The car manufacturer was able to look at its existing hard wired digitally connected tools used for assembling and measuring fastener values across a range of assembly steps. It was identified that the current systems were cumbersome to use and taking up valuable operator time due to the tools being slow to use and data entry difficult. The skilled tasks that involved feeding the tool readout data back into the quality systems were only able to be performed by a small handful of very skilled and well-practiced operators throughout the assembly team. The company learned about a process in-efficiency through having historical repeated problems with these tools. Learning by doing.

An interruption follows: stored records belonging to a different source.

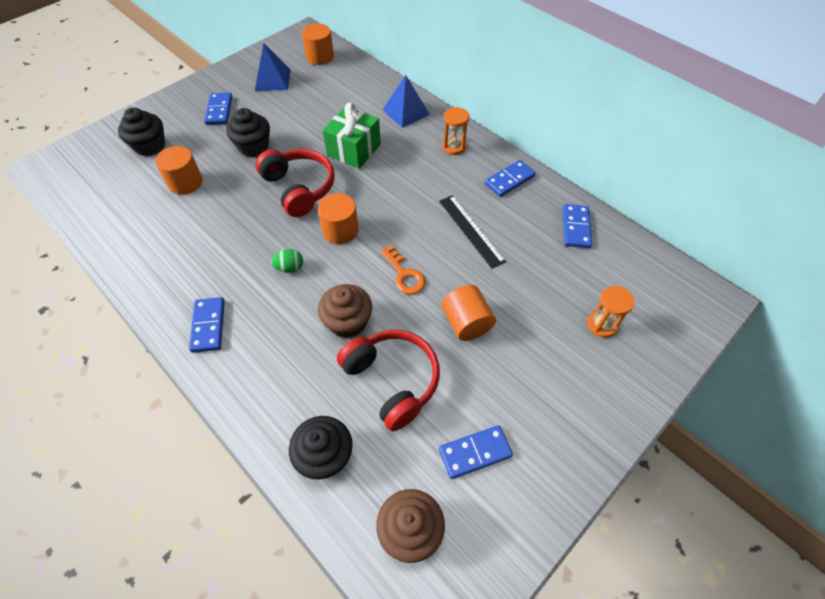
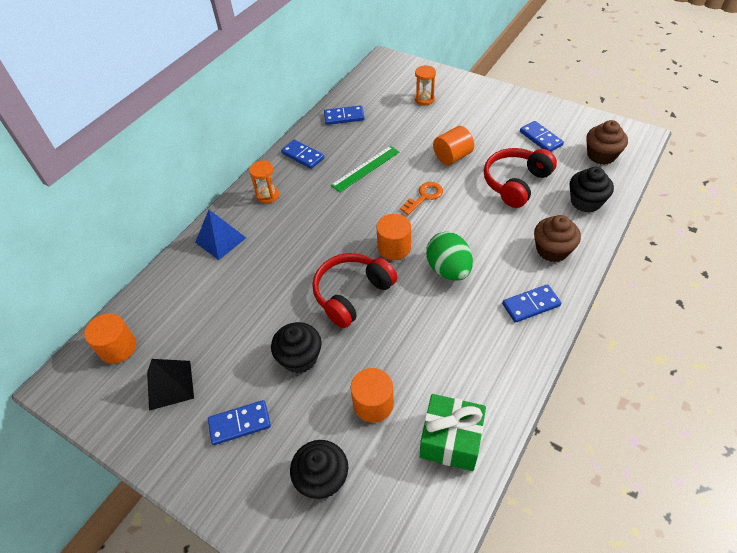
camera: 100 degrees left, 5 degrees down
blue pyramid [255,43,291,91] -> black pyramid [147,359,194,411]
green egg [271,249,303,273] -> green egg [426,232,473,281], size x1.97
brown cupcake [318,284,372,338] -> brown cupcake moved to [534,215,581,262]
green gift [323,103,381,169] -> green gift moved to [420,394,486,471]
black ruler [439,195,506,269] -> green ruler [331,146,400,192]

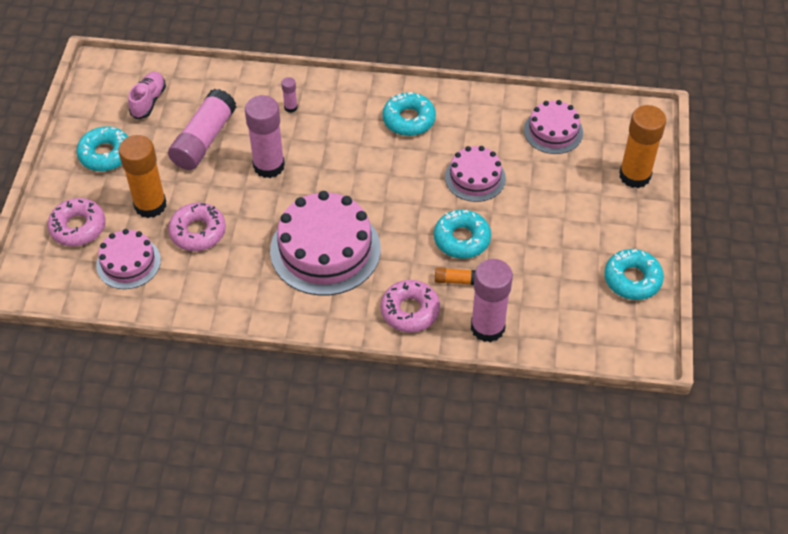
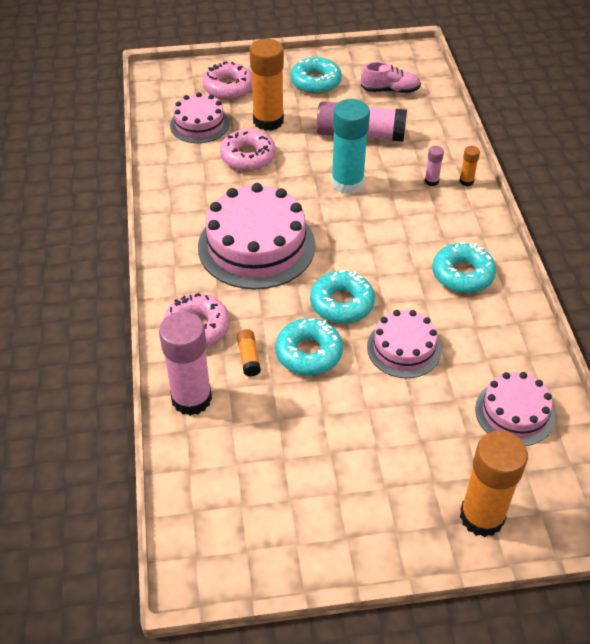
camera: 75 degrees right, 5 degrees down
pink glue stick [245,95,285,178] -> turquoise glue stick [331,99,370,195]
turquoise donut [604,249,664,300] -> turquoise donut moved to [310,270,375,323]
none -> orange glue stick [459,146,480,186]

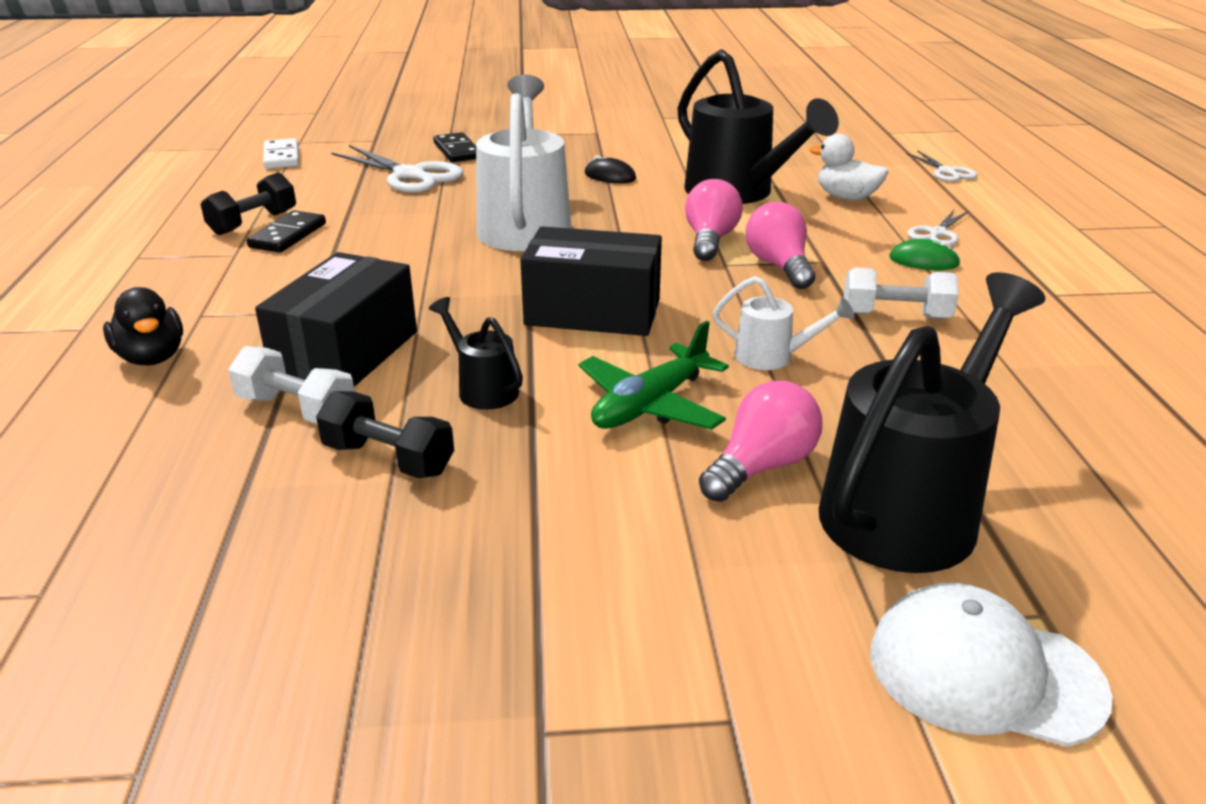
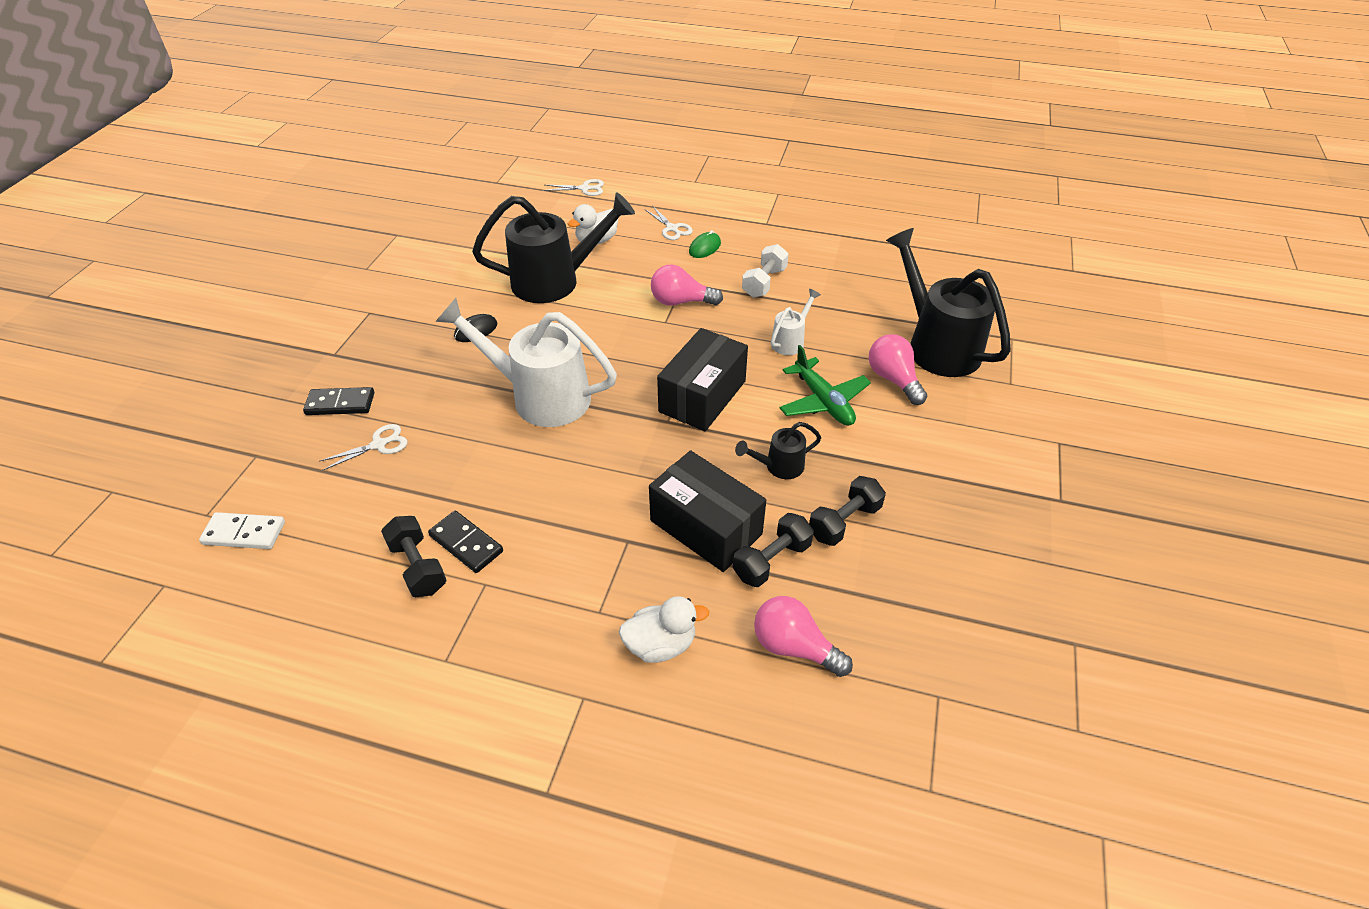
camera: 70 degrees left, 15 degrees up
black duck [103,287,183,365] -> white duck [619,596,709,663]
white dumbbell [228,346,355,424] -> black dumbbell [733,513,814,587]
white scissors [331,145,463,193] -> white scissors [319,424,407,470], size x0.55
pink light bulb [685,179,743,261] -> pink light bulb moved to [754,596,853,677]
white cap [870,583,1113,747] -> none

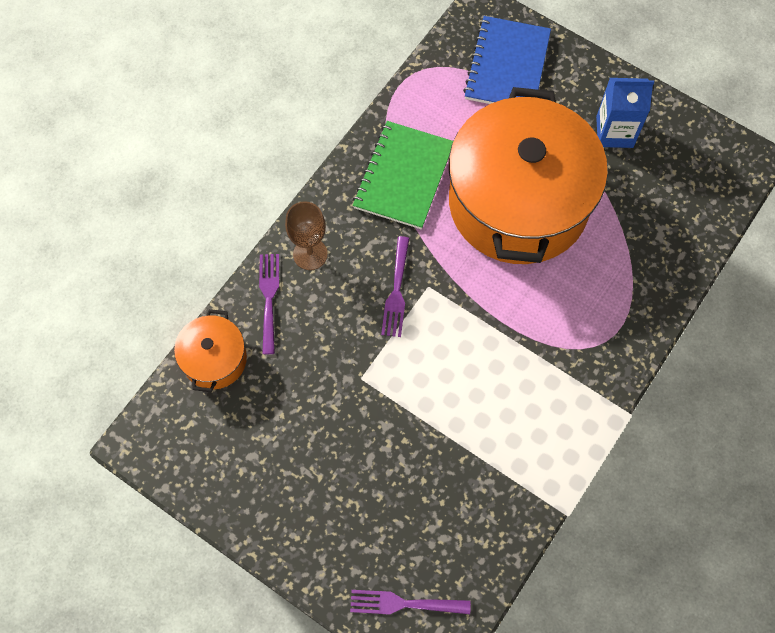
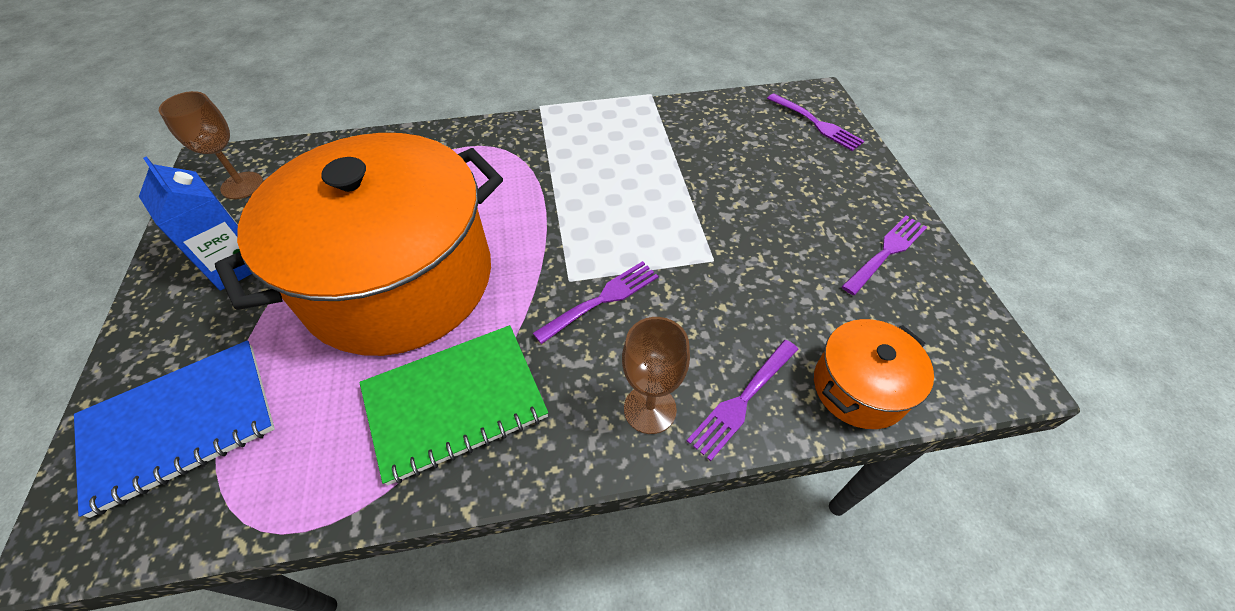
camera: 135 degrees left, 15 degrees down
none -> brown goblet [159,91,263,199]
none -> purple fork [841,216,927,295]

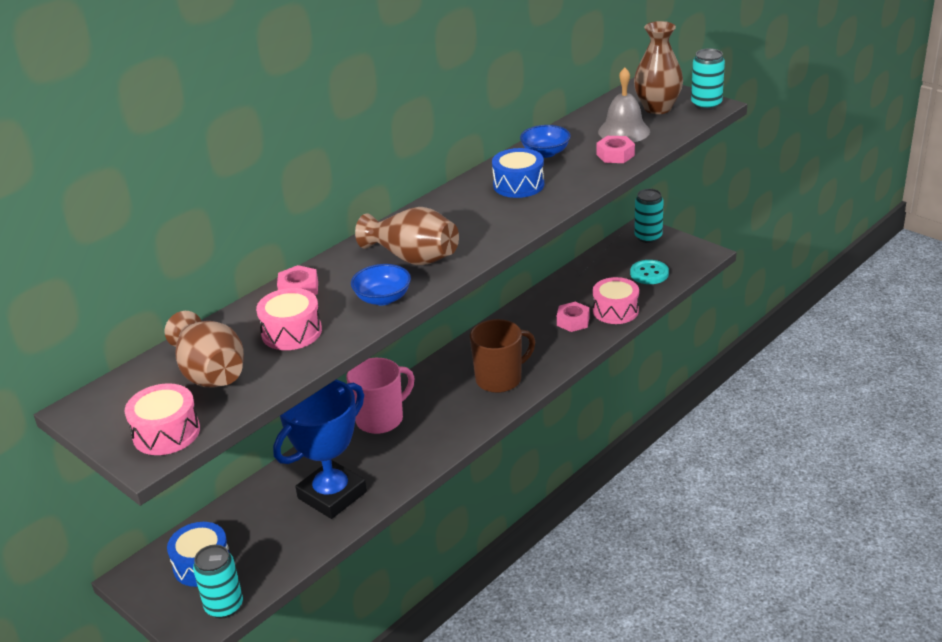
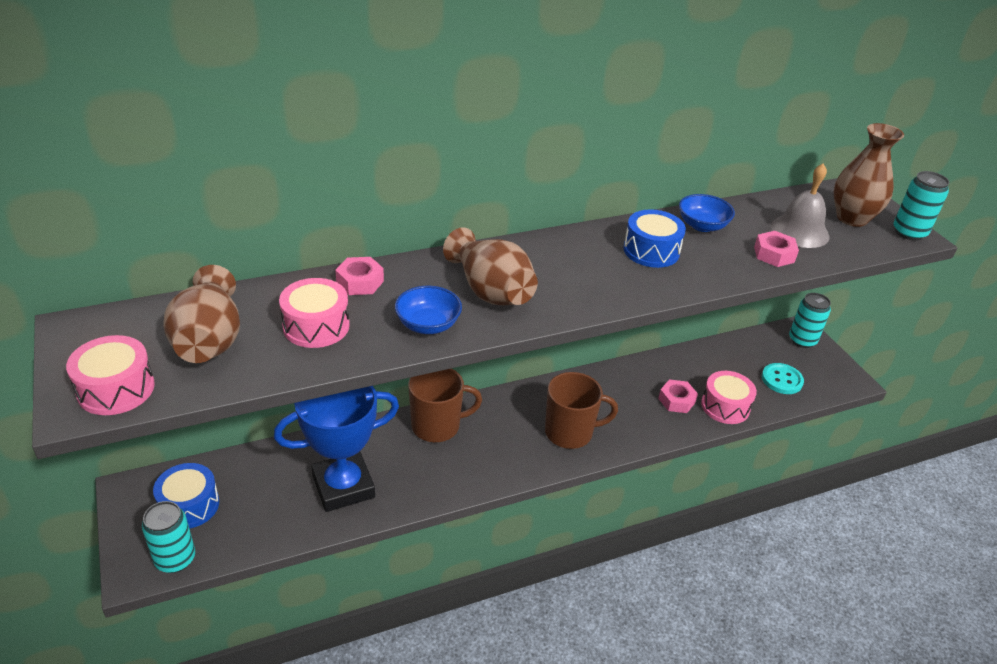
camera: 20 degrees right, 5 degrees up
pink mug [346,358,414,434] -> brown mug [408,369,482,442]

An opportunity was then identified to reduce tact time by improving tool use and measuring process by migrating wireless tool readouts and data collection instead of the existing cumbersome system. These tools were far easier to use and allowed for a greater number of operators to upskill and learn how to feed faster data back effectively and efficiently to the quality and traceability systems. This allowed the better meeting of current market demand as well as providing continuous improvement in process.  The improved tool that allowed operators to become highly skilled in a much shorter time is critical when operating under conditions imposed by the global pandemic. Where turnover might be higher or temp contract workers might be bought in temporarily, proficiencies in operations and reduced learning curves such as the tool use example become critical.


Using Takt time ratios and measurements of the expense and investment was justified to provide value and an improvement over the old methods of work. Takt time was reduced, the overall learning curve to become proficient at a particular tool type was reduced. This resulted in a factory that was able to far better meet demand while maintaining or improving quality and traceability.